With a 120Hz AMOLED display, I assumed that the 5020mAh battery would at best last a full day under rigorous usage. I couldn’t have been more wrong. The strong software optimization in MIUI 12 made the Redmi Note 10 Pro Max last up to a day and a half, with the 120Hz option switched on. This 1.5 day of battery life included 30 minutes of gaming, making calls, texting, watching YouTube videos, streaming music via wireless earphones, and occasional use of the cameras.
On my Call of Duty: Mobile marathon weekends, it took me an entire day to bring down the battery to sub-30 percent levels. The bundled 33W charging adapter filled up the battery from sub-30 percent levels in around an hour. This is genuinely the second-best option to Realme’s 65W charging solution.
The Redmi Note 10 Pro Max is the kind of smartphone that could make you question the need to spend more on anything else.
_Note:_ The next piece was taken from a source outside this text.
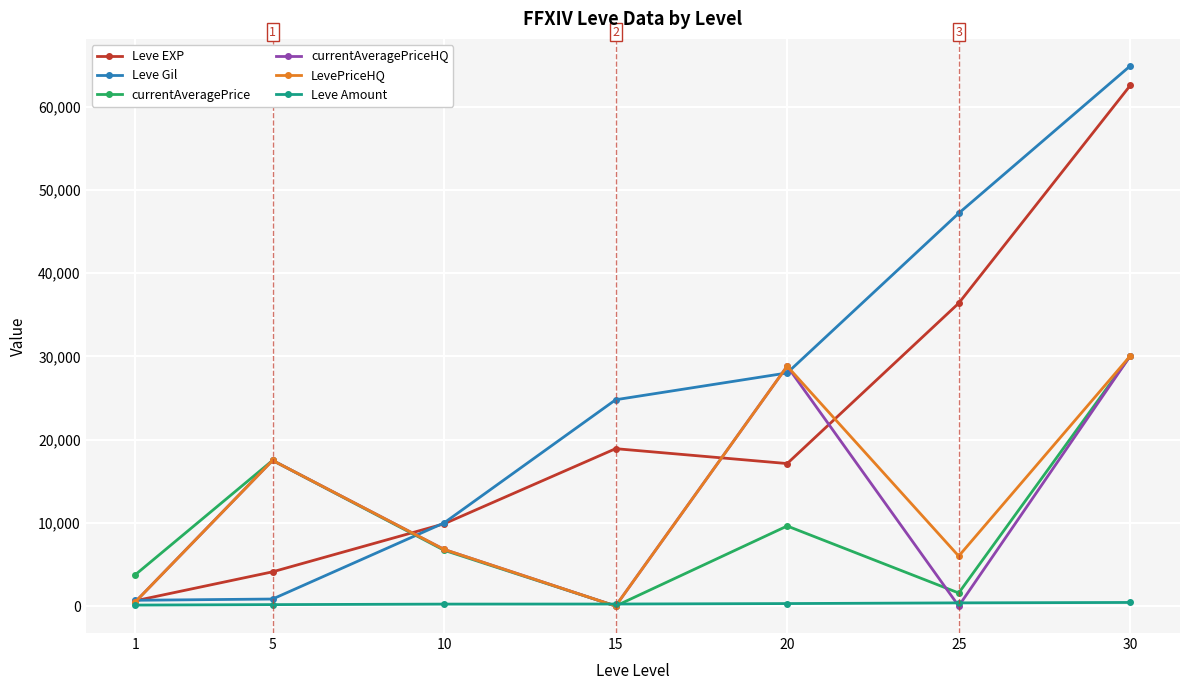

At which category does currentAveragePriceHQ reach its first local valley?

15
It has genuinely got everything that a smartphone enthusiast can ask for. It performs well, has a great display, can run some of the demanding mobile games with ease, takes good photos, and tops it all with a reliable battery life. It also looks good while doing all of that.
Starting at Rs 18,999, it is tough to find faults with the Redmi Note 10 Pro Max. With no arrival of 5G in the foreseeable future, it makes the Mi 10i seem unnecessary at the moment. It outsmarts the Realme 7 Pro and Realme X7 with its cameras and battery life. It has the best display too in its segment and the upcoming Realme 8 Pro is likely to offer a similar experience.
The only drawbacks I see (if I have to nitpick) are a cluttered (and buggy) MIUI experience and an oversaturated camera output in general. Plus, it is expensive at Rs 18,999 for a phone that carries the Redmi Note nametag. I feel you can save Rs 3,000 by opting for a comparatively saner 64-megapixel camera on the Redmi Note 10 Pro, which is no different from the Pro Max in other aspects. One truly requires figuring out the need for spending extra on the 108-megapixel camera.
With the Redmi Note 10 Pro in existence, the Redmi Note 10 Pro Max isn’t taking the “value-king” crown today. It is, however, the phone that makes you question the need for spending on phones that demand a premium worth north of Rs 20,000 (unless you have healthy cash reserves). If you genuinely want to buy into the “108-megapixel camera” hype without spending truckloads, the Redmi Note 10 Pro Max is your best bet in the market right now.